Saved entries
****************

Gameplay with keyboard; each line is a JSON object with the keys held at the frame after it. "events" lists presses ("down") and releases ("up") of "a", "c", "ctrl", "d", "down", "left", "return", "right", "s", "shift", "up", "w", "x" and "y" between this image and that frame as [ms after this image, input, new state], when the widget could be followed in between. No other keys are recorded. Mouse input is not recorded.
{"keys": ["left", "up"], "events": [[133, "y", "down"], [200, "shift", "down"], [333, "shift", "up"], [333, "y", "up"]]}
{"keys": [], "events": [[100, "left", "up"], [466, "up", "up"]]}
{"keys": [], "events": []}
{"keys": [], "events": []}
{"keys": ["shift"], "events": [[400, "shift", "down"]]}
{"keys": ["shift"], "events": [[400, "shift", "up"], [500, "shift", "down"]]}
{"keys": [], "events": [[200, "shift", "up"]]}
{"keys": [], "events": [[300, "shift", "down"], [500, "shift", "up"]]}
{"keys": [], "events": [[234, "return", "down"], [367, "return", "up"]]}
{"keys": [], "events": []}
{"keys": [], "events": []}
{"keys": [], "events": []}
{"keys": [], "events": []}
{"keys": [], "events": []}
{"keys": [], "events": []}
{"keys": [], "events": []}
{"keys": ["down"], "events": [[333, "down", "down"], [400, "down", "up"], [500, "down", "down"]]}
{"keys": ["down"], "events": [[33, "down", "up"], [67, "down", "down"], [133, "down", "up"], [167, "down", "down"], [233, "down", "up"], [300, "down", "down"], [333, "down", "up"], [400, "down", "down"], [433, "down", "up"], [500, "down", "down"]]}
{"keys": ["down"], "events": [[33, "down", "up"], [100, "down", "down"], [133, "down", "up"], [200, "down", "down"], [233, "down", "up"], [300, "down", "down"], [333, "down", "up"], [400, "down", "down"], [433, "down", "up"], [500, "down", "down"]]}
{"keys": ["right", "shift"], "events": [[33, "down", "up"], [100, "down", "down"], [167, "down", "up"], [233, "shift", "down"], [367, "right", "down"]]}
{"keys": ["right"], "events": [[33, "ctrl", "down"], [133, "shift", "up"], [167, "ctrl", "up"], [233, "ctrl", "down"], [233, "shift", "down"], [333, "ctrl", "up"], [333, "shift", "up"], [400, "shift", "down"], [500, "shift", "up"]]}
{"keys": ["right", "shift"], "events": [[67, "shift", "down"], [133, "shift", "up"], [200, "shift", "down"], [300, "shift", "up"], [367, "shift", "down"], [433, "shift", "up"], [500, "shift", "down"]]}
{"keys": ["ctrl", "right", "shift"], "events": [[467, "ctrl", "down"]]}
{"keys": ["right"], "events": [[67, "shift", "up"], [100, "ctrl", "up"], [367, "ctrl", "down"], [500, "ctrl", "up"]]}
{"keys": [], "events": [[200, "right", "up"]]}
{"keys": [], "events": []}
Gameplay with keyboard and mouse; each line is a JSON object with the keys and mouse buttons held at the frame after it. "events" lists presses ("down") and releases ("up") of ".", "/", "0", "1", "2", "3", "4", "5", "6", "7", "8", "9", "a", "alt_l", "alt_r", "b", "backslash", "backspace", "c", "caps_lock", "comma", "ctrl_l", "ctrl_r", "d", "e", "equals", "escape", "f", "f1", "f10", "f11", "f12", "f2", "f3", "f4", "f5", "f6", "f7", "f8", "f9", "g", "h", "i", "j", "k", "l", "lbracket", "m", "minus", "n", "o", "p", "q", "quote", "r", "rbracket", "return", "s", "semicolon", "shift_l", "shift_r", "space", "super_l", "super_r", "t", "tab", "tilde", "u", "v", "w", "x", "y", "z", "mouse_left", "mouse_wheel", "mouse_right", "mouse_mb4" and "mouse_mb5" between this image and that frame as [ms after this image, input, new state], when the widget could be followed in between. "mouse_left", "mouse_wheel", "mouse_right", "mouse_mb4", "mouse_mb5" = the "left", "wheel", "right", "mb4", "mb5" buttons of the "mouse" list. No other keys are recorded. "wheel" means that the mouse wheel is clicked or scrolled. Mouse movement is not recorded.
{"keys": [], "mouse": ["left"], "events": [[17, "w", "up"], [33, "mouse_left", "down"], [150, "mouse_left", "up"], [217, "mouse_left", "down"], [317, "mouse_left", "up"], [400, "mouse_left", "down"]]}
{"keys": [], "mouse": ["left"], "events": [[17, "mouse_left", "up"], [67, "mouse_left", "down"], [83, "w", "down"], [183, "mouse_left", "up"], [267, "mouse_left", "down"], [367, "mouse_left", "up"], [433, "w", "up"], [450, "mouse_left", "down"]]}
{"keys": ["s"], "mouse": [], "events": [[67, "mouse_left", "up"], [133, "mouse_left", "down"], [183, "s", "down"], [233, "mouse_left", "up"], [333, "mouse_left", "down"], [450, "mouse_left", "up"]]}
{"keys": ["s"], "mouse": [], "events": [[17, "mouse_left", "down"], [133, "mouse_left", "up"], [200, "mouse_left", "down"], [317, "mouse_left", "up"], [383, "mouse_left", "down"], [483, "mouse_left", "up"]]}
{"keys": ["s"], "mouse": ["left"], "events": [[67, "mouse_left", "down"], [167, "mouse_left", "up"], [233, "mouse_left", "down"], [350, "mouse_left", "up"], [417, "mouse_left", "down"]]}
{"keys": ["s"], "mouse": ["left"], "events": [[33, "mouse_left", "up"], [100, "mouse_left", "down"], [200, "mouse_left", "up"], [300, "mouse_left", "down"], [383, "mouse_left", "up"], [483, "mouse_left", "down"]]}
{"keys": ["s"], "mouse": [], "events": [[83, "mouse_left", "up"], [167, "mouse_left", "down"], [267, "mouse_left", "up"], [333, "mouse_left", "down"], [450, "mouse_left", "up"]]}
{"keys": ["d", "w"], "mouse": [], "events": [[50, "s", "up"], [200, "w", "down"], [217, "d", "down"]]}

****************

* _Problem description_: What is needed is each line of the data, printed exactly.

* _Written solution_:
Gameplay with keyboard; each line is a JSON object with the keys held at the frame after it. "events" lists presses ("down") and releases ("up") of "a", "c", "ctrl", "d", "down", "left", "return", "right", "s", "shift", "up", "w", "x" and "y" between this image and that frame as [ms after this image, input, new state], when the widget could be followed in between. No other keys are recorded. Mouse input is not recorded.
{"keys": ["left", "up"], "events": [[133, "y", "down"], [200, "shift", "down"], [333, "shift", "up"], [333, "y", "up"]]}
{"keys": [], "events": [[100, "left", "up"], [466, "up", "up"]]}
{"keys": [], "events": []}
{"keys": [], "events": []}
{"keys": ["shift"], "events": [[400, "shift", "down"]]}
{"keys": ["shift"], "events": [[400, "shift", "up"], [500, "shift", "down"]]}
{"keys": [], "events": [[200, "shift", "up"]]}
{"keys": [], "events": [[300, "shift", "down"], [500, "shift", "up"]]}
{"keys": [], "events": [[234, "return", "down"], [367, "return", "up"]]}
{"keys": [], "events": []}
{"keys": [], "events": []}
{"keys": [], "events": []}
{"keys": [], "events": []}
{"keys": [], "events": []}
{"keys": [], "events": []}
{"keys": [], "events": []}
{"keys": ["down"], "events": [[333, "down", "down"], [400, "down", "up"], [500, "down", "down"]]}
{"keys": ["down"], "events": [[33, "down", "up"], [67, "down", "down"], [133, "down", "up"], [167, "down", "down"], [233, "down", "up"], [300, "down", "down"], [333, "down", "up"], [400, "down", "down"], [433, "down", "up"], [500, "down", "down"]]}
{"keys": ["down"], "events": [[33, "down", "up"], [100, "down", "down"], [133, "down", "up"], [200, "down", "down"], [233, "down", "up"], [300, "down", "down"], [333, "down", "up"], [400, "down", "down"], [433, "down", "up"], [500, "down", "down"]]}
{"keys": ["right", "shift"], "events": [[33, "down", "up"], [100, "down", "down"], [167, "down", "up"], [233, "shift", "down"], [367, "right", "down"]]}
{"keys": ["right"], "events": [[33, "ctrl", "down"], [133, "shift", "up"], [167, "ctrl", "up"], [233, "ctrl", "down"], [233, "shift", "down"], [333, "ctrl", "up"], [333, "shift", "up"], [400, "shift", "down"], [500, "shift", "up"]]}
{"keys": ["right", "shift"], "events": [[67, "shift", "down"], [133, "shift", "up"], [200, "shift", "down"], [300, "shift", "up"], [367, "shift", "down"], [433, "shift", "up"], [500, "shift", "down"]]}
{"keys": ["ctrl", "right", "shift"], "events": [[467, "ctrl", "down"]]}
{"keys": ["right"], "events": [[67, "shift", "up"], [100, "ctrl", "up"], [367, "ctrl", "down"], [500, "ctrl", "up"]]}
{"keys": [], "events": [[200, "right", "up"]]}
{"keys": [], "events": []}
Gameplay with keyboard and mouse; each line is a JSON object with the keys and mouse buttons held at the frame after it. "events" lists presses ("down") and releases ("up") of ".", "/", "0", "1", "2", "3", "4", "5", "6", "7", "8", "9", "a", "alt_l", "alt_r", "b", "backslash", "backspace", "c", "caps_lock", "comma", "ctrl_l", "ctrl_r", "d", "e", "equals", "escape", "f", "f1", "f10", "f11", "f12", "f2", "f3", "f4", "f5", "f6", "f7", "f8", "f9", "g", "h", "i", "j", "k", "l", "lbracket", "m", "minus", "n", "o", "p", "q", "quote", "r", "rbracket", "return", "s", "semicolon", "shift_l", "shift_r", "space", "super_l", "super_r", "t", "tab", "tilde", "u", "v", "w", "x", "y", "z", "mouse_left", "mouse_wheel", "mouse_right", "mouse_mb4" and "mouse_mb5" between this image and that frame as [ms after this image, input, new state], when the widget could be followed in between. "mouse_left", "mouse_wheel", "mouse_right", "mouse_mb4", "mouse_mb5" = the "left", "wheel", "right", "mb4", "mb5" buttons of the "mouse" list. No other keys are recorded. "wheel" means that the mouse wheel is clicked or scrolled. Mouse movement is not recorded.
{"keys": [], "mouse": ["left"], "events": [[17, "w", "up"], [33, "mouse_left", "down"], [150, "mouse_left", "up"], [217, "mouse_left", "down"], [317, "mouse_left", "up"], [400, "mouse_left", "down"]]}
{"keys": [], "mouse": ["left"], "events": [[17, "mouse_left", "up"], [67, "mouse_left", "down"], [83, "w", "down"], [183, "mouse_left", "up"], [267, "mouse_left", "down"], [367, "mouse_left", "up"], [433, "w", "up"], [450, "mouse_left", "down"]]}
{"keys": ["s"], "mouse": [], "events": [[67, "mouse_left", "up"], [133, "mouse_left", "down"], [183, "s", "down"], [233, "mouse_left", "up"], [333, "mouse_left", "down"], [450, "mouse_left", "up"]]}
{"keys": ["s"], "mouse": [], "events": [[17, "mouse_left", "down"], [133, "mouse_left", "up"], [200, "mouse_left", "down"], [317, "mouse_left", "up"], [383, "mouse_left", "down"], [483, "mouse_left", "up"]]}
{"keys": ["s"], "mouse": ["left"], "events": [[67, "mouse_left", "down"], [167, "mouse_left", "up"], [233, "mouse_left", "down"], [350, "mouse_left", "up"], [417, "mouse_left", "down"]]}
{"keys": ["s"], "mouse": ["left"], "events": [[33, "mouse_left", "up"], [100, "mouse_left", "down"], [200, "mouse_left", "up"], [300, "mouse_left", "down"], [383, "mouse_left", "up"], [483, "mouse_left", "down"]]}
{"keys": ["s"], "mouse": [], "events": [[83, "mouse_left", "up"], [167, "mouse_left", "down"], [267, "mouse_left", "up"], [333, "mouse_left", "down"], [450, "mouse_left", "up"]]}
{"keys": ["d", "w"], "mouse": [], "events": [[50, "s", "up"], [200, "w", "down"], [217, "d", "down"]]}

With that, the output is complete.